## WHAT IS BEING ASKED
Return only those lines of the listing that hold the word "Potential".

=====

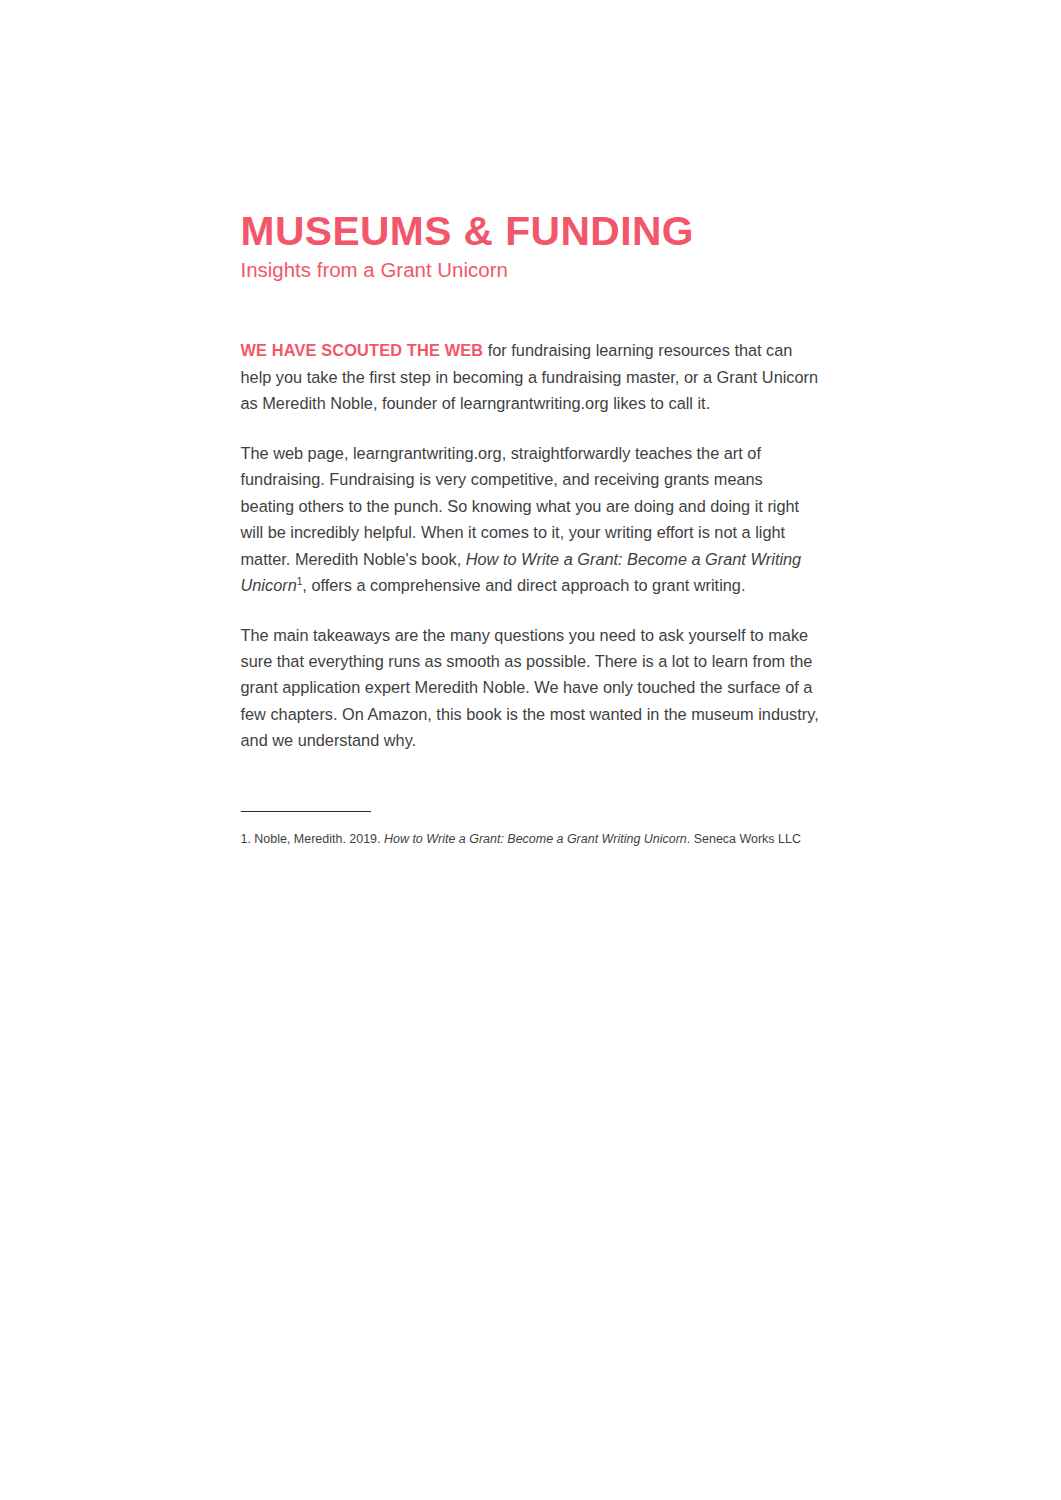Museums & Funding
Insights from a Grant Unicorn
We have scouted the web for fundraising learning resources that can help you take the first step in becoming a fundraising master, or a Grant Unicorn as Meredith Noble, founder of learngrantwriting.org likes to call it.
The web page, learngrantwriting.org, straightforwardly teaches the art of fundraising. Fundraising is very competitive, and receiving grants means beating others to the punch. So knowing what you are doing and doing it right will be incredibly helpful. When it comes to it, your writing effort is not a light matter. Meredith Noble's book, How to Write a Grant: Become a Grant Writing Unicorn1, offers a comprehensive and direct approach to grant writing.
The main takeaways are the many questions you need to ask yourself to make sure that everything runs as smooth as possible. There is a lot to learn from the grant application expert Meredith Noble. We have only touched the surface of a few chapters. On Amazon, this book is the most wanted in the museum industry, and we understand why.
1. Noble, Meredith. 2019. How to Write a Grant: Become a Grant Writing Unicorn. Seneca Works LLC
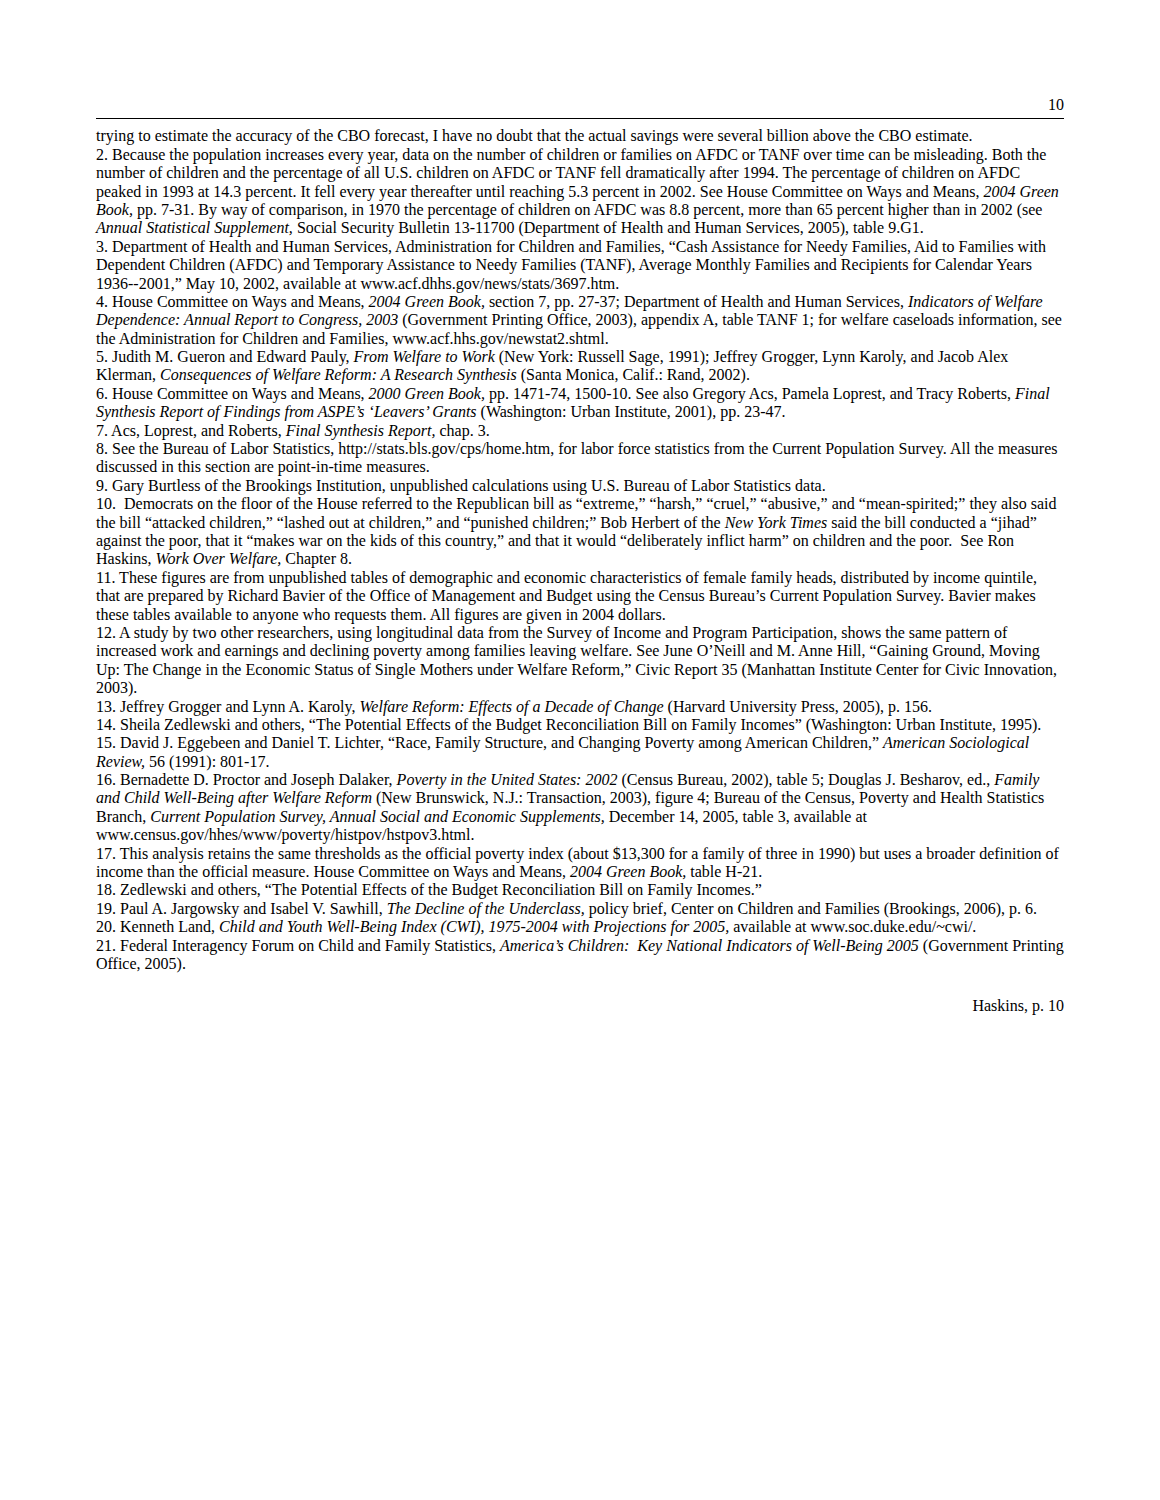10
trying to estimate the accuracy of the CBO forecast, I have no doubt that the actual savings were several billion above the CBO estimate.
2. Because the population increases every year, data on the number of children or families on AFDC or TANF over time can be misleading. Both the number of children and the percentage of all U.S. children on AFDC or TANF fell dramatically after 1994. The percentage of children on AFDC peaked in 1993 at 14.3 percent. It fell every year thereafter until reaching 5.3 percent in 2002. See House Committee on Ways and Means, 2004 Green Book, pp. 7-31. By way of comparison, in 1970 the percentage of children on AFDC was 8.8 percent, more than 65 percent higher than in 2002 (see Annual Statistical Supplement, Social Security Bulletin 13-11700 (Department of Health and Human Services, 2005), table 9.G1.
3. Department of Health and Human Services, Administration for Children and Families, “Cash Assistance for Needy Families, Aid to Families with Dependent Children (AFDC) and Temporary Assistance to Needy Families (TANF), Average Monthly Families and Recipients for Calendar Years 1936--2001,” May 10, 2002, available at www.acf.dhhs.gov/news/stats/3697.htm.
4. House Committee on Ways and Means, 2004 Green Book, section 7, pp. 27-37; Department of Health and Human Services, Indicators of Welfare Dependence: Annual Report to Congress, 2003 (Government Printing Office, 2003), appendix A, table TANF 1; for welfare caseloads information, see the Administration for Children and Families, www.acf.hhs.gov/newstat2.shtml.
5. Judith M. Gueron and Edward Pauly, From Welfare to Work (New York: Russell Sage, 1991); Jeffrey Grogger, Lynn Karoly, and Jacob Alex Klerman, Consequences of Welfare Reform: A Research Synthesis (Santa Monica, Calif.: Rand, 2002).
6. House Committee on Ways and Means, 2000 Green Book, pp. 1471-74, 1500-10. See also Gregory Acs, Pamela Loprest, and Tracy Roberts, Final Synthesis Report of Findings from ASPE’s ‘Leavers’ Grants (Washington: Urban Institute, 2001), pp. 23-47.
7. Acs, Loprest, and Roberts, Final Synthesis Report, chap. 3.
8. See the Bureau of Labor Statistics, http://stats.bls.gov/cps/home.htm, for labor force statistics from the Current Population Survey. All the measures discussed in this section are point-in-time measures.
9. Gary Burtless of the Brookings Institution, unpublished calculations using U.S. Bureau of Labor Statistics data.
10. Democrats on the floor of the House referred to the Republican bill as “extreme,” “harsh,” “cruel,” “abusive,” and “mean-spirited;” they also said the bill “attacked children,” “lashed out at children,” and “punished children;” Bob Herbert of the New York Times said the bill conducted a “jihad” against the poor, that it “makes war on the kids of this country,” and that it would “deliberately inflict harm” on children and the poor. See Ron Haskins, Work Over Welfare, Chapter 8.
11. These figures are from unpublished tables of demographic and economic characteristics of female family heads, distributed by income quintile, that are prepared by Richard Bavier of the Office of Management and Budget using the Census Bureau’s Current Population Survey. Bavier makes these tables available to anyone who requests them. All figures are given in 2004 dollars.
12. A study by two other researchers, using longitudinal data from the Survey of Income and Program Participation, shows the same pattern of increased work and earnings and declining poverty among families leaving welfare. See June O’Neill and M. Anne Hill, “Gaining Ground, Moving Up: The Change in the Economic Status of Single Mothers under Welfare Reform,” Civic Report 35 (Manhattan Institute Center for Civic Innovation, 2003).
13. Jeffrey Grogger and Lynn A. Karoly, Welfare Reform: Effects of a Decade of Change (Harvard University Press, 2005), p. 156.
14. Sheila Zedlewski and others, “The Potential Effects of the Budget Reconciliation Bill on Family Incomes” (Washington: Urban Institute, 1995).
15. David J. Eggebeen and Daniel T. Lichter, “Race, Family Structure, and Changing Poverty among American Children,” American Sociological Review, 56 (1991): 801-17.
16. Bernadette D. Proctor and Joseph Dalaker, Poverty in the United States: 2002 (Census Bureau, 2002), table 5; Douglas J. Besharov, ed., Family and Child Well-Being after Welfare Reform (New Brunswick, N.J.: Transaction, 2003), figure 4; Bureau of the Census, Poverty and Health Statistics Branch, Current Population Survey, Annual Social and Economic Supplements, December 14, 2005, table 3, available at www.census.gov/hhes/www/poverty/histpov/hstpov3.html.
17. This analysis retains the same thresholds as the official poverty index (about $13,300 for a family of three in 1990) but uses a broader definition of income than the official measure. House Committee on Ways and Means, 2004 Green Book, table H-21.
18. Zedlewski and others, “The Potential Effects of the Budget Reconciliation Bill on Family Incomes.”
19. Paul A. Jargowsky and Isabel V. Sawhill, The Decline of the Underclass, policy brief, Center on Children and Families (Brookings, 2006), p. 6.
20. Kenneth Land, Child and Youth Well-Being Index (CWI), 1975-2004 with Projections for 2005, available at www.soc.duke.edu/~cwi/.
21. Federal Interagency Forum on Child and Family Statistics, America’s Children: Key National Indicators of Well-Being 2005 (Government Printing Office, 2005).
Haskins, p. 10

=====

## EXPECTED OUTPUT
14. Sheila Zedlewski and others, “The Potential Effects of the Budget Reconciliation Bill on Family Incomes” (Washington: Urban Institute, 1995).
18. Zedlewski and others, “The Potential Effects of the Budget Reconciliation Bill on Family Incomes.”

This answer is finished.